Citizens vs. Private Surplus Lines in Florida
If a private admitted carrier won't write your home and you have both Citizens and surplus lines options, here is the comparison that matters:
| Factor | Citizens | Florida surplus lines carrier |
|---|---|---|
| Coverage completeness | Full homeowners policy (dwelling, contents, liability) | Varies widely; read every exclusion |
| Premium regulation | Rate increases require legislative or regulatory approval; "glide path" caps annual increases | Largely unregulated; can increase sharply at renewal |
| State guaranty fund | Not applicable (Citizens uses assessment mechanism instead) | No; surplus lines not covered by guaranty fund |
| Financial stability | Backed by state authority to assess; assessment risk is real but claims will be paid | Depends entirely on carrier; several became insolvent 2022-2024 |
| Depopulation risk | Yes — you may be transferred to a private carrier | No — you stay with your carrier unless they non-renew |
Sources
- U.S. Treasury Federal Insurance Office (FIO). Analyses of U.S. Homeowners Insurance Markets, 2018 to 2022: Climate-Related Risks and Other Factors. January 2025.

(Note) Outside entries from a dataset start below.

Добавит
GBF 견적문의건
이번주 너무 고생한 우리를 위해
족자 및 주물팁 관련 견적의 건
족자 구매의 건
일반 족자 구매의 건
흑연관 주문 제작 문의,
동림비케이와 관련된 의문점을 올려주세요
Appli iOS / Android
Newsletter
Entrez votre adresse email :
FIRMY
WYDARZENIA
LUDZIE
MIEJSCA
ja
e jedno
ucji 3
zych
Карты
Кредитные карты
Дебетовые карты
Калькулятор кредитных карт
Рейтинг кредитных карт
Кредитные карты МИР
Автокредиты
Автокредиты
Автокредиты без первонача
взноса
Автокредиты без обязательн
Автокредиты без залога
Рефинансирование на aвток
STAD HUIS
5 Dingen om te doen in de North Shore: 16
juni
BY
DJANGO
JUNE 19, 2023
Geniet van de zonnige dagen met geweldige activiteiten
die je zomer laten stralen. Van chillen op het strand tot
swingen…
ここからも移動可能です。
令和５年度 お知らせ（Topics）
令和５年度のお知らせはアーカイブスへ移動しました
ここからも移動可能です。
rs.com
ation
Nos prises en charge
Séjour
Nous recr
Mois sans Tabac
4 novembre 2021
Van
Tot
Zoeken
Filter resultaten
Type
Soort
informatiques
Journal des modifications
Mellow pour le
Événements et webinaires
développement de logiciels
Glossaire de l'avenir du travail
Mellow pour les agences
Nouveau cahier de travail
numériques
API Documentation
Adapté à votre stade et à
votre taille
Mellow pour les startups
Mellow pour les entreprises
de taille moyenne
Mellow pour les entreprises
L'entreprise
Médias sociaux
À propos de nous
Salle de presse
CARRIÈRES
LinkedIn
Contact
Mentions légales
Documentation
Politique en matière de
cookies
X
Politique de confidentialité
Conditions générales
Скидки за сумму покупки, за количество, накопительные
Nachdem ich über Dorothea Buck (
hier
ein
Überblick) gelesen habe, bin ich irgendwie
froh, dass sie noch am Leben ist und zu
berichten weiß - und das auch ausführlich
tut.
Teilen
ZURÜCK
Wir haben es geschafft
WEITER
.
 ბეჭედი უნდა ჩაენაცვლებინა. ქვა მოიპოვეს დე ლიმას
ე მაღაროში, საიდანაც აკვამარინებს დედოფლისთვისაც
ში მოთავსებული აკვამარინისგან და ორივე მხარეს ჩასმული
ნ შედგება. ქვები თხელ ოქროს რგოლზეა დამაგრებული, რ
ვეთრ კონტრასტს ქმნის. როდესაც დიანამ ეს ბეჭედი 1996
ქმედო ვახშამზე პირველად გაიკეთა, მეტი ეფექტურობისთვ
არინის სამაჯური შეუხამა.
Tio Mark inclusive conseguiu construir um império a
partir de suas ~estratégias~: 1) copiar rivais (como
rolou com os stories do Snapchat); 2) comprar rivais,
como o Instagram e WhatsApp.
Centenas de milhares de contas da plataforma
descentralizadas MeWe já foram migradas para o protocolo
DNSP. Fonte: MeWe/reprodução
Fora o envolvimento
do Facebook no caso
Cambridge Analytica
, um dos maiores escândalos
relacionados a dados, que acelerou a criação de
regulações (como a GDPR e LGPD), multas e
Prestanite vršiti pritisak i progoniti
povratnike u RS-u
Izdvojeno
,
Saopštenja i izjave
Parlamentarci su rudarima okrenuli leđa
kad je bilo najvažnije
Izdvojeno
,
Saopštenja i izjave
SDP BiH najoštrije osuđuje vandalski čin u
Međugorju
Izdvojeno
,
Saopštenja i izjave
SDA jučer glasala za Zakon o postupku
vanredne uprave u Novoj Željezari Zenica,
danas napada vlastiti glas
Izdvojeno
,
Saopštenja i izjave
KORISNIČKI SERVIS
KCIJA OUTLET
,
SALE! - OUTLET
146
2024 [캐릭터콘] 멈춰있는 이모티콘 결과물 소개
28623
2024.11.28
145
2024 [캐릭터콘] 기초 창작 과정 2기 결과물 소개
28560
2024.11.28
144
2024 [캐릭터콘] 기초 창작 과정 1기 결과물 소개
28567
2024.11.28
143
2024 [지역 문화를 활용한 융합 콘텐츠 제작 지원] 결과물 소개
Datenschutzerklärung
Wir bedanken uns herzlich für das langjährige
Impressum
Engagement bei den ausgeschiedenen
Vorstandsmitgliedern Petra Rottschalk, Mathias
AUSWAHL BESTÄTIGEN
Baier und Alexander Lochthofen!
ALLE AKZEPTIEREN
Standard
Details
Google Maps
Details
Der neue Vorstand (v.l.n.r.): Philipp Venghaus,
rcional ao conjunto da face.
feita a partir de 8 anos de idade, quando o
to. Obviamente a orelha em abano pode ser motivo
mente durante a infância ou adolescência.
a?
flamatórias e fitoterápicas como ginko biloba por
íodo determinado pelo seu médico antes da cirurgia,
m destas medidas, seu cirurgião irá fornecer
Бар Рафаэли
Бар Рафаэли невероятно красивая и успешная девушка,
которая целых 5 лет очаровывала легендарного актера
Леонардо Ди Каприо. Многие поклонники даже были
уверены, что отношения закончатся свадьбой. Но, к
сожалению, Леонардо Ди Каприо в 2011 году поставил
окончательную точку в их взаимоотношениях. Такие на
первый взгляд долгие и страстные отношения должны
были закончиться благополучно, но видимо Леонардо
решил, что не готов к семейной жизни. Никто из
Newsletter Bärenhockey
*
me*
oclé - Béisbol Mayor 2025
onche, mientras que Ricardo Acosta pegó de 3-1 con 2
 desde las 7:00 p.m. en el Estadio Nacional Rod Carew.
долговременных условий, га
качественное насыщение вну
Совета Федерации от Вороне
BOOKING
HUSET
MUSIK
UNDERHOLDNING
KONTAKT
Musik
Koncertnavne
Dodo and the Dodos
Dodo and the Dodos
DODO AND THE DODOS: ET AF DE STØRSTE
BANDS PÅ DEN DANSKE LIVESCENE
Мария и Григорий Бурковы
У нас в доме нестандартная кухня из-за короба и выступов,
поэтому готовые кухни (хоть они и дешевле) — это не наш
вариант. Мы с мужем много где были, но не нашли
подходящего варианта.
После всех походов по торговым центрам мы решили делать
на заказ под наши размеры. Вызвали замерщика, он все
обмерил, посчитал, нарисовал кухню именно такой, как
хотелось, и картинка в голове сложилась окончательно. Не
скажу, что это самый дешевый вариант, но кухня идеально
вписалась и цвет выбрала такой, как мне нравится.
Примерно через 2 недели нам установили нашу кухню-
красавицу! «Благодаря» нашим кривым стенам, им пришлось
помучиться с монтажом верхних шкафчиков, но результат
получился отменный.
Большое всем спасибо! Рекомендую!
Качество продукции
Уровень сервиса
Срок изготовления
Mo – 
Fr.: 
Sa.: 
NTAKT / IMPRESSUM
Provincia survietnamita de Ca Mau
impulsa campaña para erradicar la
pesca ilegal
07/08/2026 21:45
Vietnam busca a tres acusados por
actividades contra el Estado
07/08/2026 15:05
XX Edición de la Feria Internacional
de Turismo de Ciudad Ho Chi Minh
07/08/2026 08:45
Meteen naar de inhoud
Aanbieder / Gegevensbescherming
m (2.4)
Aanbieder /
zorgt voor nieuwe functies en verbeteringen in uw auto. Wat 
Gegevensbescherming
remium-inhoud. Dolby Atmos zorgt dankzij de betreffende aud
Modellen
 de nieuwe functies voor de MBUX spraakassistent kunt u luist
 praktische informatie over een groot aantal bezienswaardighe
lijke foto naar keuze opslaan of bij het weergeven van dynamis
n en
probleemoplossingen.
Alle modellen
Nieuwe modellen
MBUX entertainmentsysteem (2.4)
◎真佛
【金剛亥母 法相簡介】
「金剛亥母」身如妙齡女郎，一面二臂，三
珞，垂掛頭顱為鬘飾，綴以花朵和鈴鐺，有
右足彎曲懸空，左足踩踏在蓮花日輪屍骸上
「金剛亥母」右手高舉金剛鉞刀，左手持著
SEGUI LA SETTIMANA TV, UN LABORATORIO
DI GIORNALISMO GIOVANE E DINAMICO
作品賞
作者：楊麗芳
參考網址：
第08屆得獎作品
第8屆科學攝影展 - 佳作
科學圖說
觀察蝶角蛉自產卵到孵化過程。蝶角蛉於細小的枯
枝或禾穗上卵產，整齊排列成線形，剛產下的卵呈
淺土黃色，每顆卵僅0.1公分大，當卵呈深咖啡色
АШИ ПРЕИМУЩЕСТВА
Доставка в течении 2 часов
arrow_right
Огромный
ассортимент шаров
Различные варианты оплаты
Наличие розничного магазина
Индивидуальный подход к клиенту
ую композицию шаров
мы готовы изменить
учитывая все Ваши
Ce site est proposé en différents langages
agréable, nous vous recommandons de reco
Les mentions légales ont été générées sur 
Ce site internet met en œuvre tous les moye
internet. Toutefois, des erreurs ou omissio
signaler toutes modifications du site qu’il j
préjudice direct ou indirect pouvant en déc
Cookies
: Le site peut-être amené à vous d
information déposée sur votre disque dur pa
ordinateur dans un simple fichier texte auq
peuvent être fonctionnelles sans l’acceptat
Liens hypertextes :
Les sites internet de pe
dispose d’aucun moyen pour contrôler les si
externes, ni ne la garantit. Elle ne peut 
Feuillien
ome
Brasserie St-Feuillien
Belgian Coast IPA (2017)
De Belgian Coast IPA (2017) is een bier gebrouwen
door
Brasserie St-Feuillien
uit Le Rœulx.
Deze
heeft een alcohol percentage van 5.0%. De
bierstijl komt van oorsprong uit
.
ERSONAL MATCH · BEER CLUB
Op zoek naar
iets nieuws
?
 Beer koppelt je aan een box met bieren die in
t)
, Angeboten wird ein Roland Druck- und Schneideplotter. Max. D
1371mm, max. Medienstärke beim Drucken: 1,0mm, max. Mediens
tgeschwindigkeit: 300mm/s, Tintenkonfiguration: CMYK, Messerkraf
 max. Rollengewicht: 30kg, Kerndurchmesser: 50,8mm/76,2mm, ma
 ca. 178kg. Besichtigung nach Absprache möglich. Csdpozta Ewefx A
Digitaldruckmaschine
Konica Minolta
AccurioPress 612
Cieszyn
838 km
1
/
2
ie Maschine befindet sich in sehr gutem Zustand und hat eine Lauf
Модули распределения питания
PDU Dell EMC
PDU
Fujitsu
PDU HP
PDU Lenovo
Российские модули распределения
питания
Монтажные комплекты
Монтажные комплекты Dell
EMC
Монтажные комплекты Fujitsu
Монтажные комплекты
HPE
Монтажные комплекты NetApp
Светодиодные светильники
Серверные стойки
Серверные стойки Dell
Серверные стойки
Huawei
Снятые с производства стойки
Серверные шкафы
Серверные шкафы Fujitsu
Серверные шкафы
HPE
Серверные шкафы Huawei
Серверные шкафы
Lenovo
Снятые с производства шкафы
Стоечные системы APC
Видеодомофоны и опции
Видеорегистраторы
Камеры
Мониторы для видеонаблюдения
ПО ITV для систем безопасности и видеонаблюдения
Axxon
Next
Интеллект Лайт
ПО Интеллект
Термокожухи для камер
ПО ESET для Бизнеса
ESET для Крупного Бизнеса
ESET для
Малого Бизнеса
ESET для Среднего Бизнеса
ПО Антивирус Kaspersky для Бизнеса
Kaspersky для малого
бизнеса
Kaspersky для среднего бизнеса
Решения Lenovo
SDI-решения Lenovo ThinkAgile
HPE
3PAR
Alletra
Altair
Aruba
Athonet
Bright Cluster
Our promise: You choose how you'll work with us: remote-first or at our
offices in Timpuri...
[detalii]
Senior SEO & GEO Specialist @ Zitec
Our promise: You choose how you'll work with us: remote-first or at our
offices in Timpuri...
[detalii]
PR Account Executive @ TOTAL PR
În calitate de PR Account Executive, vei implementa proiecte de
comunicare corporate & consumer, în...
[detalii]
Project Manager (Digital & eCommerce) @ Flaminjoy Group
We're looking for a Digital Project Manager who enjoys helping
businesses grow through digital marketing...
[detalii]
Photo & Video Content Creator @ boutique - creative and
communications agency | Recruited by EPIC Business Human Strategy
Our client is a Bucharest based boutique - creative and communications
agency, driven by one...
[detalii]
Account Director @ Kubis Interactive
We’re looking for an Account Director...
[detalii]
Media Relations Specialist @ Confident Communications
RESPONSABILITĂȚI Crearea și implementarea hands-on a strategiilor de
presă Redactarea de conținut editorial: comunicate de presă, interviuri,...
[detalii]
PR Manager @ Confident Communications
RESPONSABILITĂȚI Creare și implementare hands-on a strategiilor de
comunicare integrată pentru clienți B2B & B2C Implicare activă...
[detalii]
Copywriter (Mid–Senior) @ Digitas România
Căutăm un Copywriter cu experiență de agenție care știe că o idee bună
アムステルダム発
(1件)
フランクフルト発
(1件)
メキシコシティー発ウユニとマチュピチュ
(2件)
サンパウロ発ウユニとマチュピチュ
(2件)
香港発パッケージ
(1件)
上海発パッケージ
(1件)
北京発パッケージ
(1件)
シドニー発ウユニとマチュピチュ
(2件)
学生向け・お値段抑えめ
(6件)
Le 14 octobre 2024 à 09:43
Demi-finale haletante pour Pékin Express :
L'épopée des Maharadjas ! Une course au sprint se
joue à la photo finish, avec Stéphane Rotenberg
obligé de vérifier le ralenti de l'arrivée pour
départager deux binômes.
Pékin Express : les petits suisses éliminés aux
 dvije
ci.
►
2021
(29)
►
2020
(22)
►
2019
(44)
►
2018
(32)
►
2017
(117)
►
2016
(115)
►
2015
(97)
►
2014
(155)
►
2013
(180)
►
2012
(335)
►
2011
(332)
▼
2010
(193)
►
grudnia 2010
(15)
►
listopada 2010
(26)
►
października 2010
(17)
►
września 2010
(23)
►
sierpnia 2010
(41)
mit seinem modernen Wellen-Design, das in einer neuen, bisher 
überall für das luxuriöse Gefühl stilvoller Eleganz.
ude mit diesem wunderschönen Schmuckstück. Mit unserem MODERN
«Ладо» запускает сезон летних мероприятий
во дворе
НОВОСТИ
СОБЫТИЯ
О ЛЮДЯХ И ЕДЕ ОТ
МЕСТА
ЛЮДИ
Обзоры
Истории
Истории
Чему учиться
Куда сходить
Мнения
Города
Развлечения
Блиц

- U.S. Senate Budget Committee. "Next to Fall: The Climate-Driven Insurance Crisis Is Here and Getting Worse." Staff report, December 2024.
- Florida Citizens Property Insurance Corporation. 2025 Annual Report. Accessed May 2026.
- Florida Office of Insurance Regulation (OIR). Citizens depopulation program data, Q1 2026. Accessed May 2026.
- Florida Statute 627.351. Citizens Property Insurance Corporation enabling legislation. Accessed May 2026.
- National Association of Insurance Commissioners (NAIC). Florida market data, 2024. Accessed May 2026.